— Tasks and exercises —
**1)** In the Geekdoc setup text, reproduce the passage that begins at the words "Install requirements" and stops after "documentation, see gohugo.io.", swapping "pre-processor" for "build tool".
**2)** Shorten the paragraph of the Geekdoc setup text that opens with "You need a recent version of Hugo", keeping its main facts.
**3)** Using the Geekdoc setup text, decide whether each statement agrees with it. Answer yes or no and quote the words that settle it.
(a) The theme requires the extended version of Hugo.
(b) Installing the theme from a release bundle is the recommended method.
(c) Cloning the GitHub repository works without any extra steps.
--- Supplied text ---
This page tells you how to get started with the Geekdoc theme, including installation and basic configuration.

{{< toc >}}

Install requirements

You need a recent version of Hugo for local builds and previews of sites that use Geekdoc. As we are using gulp as pre-processor the normal version of Hugo is sufficient. If you prefer the extended version of Hugo anyway this will work as well. For comprehensive Hugo documentation, see gohugo.io.

If you want to use the theme from a cloned branch instead of a release tarball you'll need to install gulp locally and run the default pipeline once to create all required assets.

# install required packages from package.json
npm install

# run gulp pipeline to build required assets
npx gulp default

Using the theme

To prepare your new site environment just a few steps are required:

  1. Create a new empty Hugo site.

    hugo new site demosite
    
  2. Switch to the root of the new site.

    cd demosite
    
  3. Install the Geekdoc theme from a release bundle (recommended) or from Git branch.

  4. Create the minimal required Hugo configuration config.toml. For all configuration options see here.

    baseURL = "http://localhost"
    title = "Geekdocs"
    theme = "hugo-geekdoc"
    
    pluralizeListTitles = false
    
    # Geekdoc required configuration
    pygmentsUseClasses = true
    pygmentsCodeFences = true
    disablePathToLower = true
    
    # Needed for mermaid shortcodes
    [markup]
      [markup.goldmark.renderer]
        # Needed for mermaid shortcode
        unsafe = true
      [markup.tableOfContents]
        startLevel = 1
        endLevel = 9
    
  5. Test your site.

    hugo server -D
    

Option 1: Download pre-build release bundle

Download and extract the latest release bundle into the theme directory.

mkdir -p themes/hugo-geekdoc/
curl -L https://github.com/thegeeklab/hugo-geekdoc/releases/latest/download/hugo-geekdoc.tar.gz | tar -xz -C themes/hugo-geekdoc/ --strip-components=1

Option 2: Clone the GitHub repository

{{< hint info >}} Info
Keep in mind this method is not recommended and needs some extra steps to get it working. If you want to use the Theme as submodule keep in mind that your build process need to run the described steps as well. {{< /hint >}}

Clone the Geekdoc git repository.

git clone https://github.com/thegeeklab/hugo-geekdoc.git themes/geekdoc

Build required theme assets e.g. CSS files and SVG sprites with gulp.

npx gulp default

Deployments

Netlify

There are several ways to deploy your site with this theme on Netlify. Regardless of which solution you choose, the main goal is to ensure that the prebuilt theme release tarball is used or to run the required commands to prepare the theme assets before running the Hugo build command.
--- Data under study ---
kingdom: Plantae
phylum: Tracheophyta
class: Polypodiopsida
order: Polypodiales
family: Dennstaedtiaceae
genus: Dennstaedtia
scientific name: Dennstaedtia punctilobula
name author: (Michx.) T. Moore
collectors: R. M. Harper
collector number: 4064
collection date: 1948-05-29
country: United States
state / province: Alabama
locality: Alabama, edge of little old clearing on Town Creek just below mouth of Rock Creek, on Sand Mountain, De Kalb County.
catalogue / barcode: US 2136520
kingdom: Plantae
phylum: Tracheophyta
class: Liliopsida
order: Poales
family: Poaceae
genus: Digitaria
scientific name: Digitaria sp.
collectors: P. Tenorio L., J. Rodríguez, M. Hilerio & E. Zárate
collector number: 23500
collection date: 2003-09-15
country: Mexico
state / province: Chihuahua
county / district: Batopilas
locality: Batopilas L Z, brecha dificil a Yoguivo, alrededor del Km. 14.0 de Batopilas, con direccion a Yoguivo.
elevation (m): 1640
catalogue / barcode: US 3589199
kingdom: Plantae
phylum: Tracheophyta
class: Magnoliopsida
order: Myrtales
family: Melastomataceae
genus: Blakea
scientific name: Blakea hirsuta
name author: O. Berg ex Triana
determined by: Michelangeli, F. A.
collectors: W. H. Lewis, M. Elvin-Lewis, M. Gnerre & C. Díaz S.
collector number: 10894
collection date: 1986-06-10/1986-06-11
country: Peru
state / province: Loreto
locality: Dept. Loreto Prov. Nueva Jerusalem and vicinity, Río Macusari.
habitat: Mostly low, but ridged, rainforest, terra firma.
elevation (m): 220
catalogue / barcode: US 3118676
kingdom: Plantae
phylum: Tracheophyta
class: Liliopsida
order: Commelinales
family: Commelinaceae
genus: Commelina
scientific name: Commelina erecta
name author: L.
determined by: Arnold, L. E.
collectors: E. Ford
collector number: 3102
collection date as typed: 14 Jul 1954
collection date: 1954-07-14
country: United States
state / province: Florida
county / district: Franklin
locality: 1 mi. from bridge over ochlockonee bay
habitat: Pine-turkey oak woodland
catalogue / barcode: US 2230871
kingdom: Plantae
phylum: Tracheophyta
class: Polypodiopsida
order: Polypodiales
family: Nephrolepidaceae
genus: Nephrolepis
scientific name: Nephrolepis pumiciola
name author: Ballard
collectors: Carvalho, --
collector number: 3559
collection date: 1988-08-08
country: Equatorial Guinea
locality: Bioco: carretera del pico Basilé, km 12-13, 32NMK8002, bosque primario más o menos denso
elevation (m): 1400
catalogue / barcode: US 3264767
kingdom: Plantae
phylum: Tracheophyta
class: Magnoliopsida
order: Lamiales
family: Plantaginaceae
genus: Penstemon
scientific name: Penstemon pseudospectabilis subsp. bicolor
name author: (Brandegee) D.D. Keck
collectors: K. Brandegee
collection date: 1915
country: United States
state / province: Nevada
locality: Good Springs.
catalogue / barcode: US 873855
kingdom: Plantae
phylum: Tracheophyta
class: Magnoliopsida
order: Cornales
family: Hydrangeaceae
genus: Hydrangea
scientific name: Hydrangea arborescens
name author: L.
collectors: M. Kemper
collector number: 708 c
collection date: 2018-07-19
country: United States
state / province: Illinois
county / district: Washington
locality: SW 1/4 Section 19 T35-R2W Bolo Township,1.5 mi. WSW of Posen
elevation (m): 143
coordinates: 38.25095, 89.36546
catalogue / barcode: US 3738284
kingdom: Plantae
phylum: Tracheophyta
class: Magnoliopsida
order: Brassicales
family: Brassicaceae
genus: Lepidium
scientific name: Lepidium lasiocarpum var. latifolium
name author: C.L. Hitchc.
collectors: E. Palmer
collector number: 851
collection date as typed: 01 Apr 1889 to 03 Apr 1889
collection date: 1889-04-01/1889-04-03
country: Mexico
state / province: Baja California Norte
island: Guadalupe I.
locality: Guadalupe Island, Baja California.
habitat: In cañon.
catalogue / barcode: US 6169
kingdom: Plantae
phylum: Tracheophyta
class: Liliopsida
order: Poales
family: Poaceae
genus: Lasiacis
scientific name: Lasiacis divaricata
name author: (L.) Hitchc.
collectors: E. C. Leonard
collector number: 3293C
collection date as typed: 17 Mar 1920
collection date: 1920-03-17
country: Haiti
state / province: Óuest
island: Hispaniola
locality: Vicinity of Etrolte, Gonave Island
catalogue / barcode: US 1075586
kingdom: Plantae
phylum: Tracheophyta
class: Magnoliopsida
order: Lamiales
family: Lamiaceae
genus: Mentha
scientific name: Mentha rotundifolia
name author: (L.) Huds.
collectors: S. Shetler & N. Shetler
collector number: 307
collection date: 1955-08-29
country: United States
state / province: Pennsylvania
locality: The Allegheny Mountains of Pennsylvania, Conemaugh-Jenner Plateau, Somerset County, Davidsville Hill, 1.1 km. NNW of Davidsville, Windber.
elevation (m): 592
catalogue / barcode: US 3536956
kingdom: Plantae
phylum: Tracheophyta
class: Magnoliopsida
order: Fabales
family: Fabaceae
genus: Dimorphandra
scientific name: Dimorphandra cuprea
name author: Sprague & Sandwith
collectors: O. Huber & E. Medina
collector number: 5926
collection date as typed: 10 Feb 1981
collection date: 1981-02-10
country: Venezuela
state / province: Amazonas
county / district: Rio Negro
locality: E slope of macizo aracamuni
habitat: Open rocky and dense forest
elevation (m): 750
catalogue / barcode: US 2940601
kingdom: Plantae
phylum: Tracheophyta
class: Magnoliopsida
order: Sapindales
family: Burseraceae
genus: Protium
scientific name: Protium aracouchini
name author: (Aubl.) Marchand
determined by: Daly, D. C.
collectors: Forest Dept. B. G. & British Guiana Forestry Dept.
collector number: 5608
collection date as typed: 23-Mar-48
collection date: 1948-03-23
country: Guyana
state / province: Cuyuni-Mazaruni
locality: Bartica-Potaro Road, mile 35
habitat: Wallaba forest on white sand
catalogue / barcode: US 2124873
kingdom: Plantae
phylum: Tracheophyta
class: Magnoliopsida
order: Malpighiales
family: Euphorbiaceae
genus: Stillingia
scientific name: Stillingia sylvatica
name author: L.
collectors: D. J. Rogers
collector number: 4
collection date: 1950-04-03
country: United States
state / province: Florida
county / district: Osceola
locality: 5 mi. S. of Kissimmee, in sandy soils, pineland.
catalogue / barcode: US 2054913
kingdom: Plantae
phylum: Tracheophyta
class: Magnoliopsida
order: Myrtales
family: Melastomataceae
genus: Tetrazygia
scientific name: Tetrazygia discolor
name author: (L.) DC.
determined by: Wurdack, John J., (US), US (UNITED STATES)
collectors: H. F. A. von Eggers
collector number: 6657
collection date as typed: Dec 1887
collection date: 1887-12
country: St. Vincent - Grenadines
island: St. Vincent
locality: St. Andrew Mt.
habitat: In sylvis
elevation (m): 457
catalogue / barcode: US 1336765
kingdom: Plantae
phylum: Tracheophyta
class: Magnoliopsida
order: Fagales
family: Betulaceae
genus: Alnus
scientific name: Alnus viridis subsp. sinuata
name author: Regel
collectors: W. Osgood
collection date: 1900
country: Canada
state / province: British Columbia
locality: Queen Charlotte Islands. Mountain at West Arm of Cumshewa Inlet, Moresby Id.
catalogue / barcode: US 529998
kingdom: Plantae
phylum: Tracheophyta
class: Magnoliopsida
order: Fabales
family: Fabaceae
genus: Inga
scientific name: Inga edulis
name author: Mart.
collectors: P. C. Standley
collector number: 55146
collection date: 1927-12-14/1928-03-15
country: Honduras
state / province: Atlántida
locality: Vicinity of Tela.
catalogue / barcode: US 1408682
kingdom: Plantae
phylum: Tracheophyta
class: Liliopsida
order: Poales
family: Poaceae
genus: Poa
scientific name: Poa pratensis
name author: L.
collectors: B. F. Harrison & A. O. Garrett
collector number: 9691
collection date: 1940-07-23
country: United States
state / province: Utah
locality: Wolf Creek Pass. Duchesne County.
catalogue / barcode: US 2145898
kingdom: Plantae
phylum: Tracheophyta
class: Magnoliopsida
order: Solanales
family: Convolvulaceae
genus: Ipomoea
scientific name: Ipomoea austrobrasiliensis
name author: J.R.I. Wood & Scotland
---
— Solutions per task —
**1)**
Install requirements

You need a recent version of Hugo for local builds and previews of sites that use Geekdoc. As we are using gulp as build tool the normal version of Hugo is sufficient. If you prefer the extended version of Hugo anyway this will work as well. For comprehensive Hugo documentation, see gohugo.io.

**2)** Local builds and previews of Geekdoc sites need a recent Hugo version. Since gulp serves as the pre-processor, the normal Hugo version is enough, though the extended version also works. Full Hugo documentation is at gohugo.io.

**3)**
(a) No: "As we are using gulp as pre-processor the normal version of Hugo is sufficient."
(b) Yes: "Install the Geekdoc theme from a release bundle (recommended) or from Git branch."
(c) No: "Keep in mind this method is not recommended and needs some extra steps to get it working."